WHAT TO WORK ON ::
The answer should hold only the lines from the one containing "juices, and other beverages." through the one containing "you can regain control over your financial" in the entries below, copied exactly, without pictures.

DATA FOR THE TASK ::
=-=-=
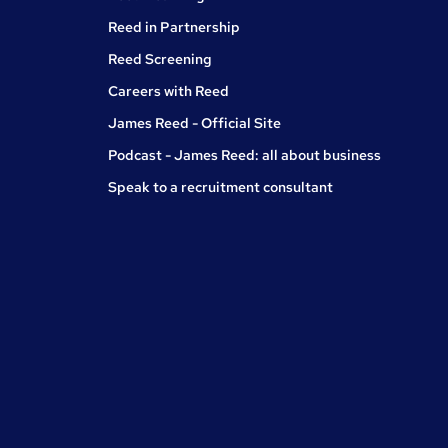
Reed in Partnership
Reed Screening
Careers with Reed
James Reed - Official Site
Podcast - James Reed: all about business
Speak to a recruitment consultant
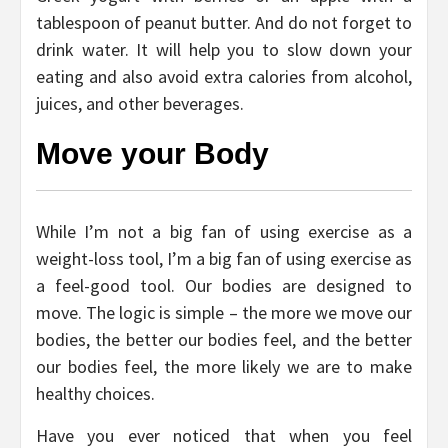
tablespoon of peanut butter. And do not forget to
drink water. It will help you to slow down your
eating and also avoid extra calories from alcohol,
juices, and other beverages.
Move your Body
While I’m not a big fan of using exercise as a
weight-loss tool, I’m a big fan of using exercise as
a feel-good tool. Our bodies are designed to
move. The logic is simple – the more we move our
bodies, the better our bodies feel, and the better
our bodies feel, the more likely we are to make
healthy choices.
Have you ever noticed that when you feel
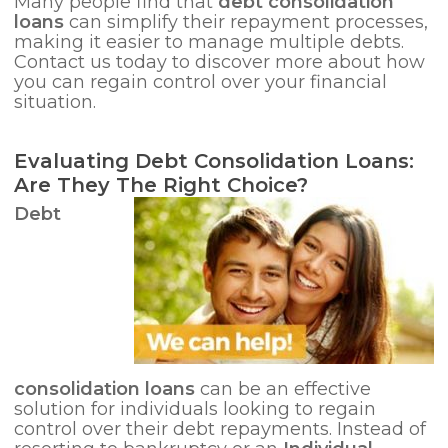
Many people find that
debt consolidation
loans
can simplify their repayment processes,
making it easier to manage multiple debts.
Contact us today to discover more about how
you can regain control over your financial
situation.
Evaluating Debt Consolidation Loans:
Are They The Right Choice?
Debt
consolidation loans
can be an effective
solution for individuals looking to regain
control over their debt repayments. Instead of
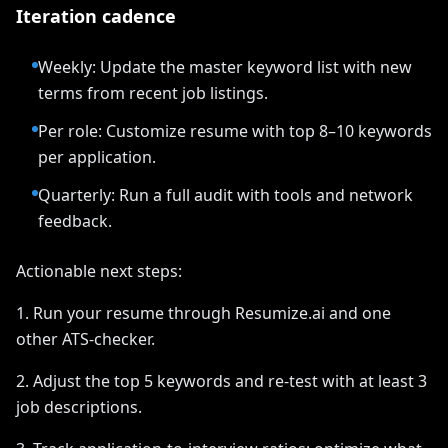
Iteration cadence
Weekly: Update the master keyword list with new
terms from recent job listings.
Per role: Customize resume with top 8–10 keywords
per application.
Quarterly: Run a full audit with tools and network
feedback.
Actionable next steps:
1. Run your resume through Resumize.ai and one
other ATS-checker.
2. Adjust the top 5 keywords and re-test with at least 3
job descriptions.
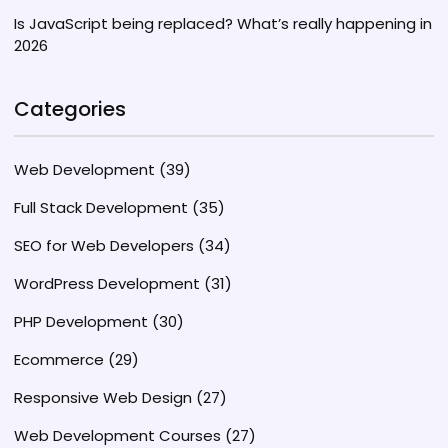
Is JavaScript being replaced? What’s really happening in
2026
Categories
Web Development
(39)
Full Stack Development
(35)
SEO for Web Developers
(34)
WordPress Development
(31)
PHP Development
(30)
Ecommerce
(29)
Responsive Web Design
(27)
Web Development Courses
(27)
=-=-=
EXPECTED OUTPUT ::
juices, and other beverages.
Move your Body
While I’m not a big fan of using exercise as a
weight-loss tool, I’m a big fan of using exercise as
a feel-good tool. Our bodies are designed to
move. The logic is simple – the more we move our
bodies, the better our bodies feel, and the better
our bodies feel, the more likely we are to make
healthy choices.
Have you ever noticed that when you feel
Many people find that
debt consolidation
loans
can simplify their repayment processes,
making it easier to manage multiple debts.
Contact us today to discover more about how
you can regain control over your financial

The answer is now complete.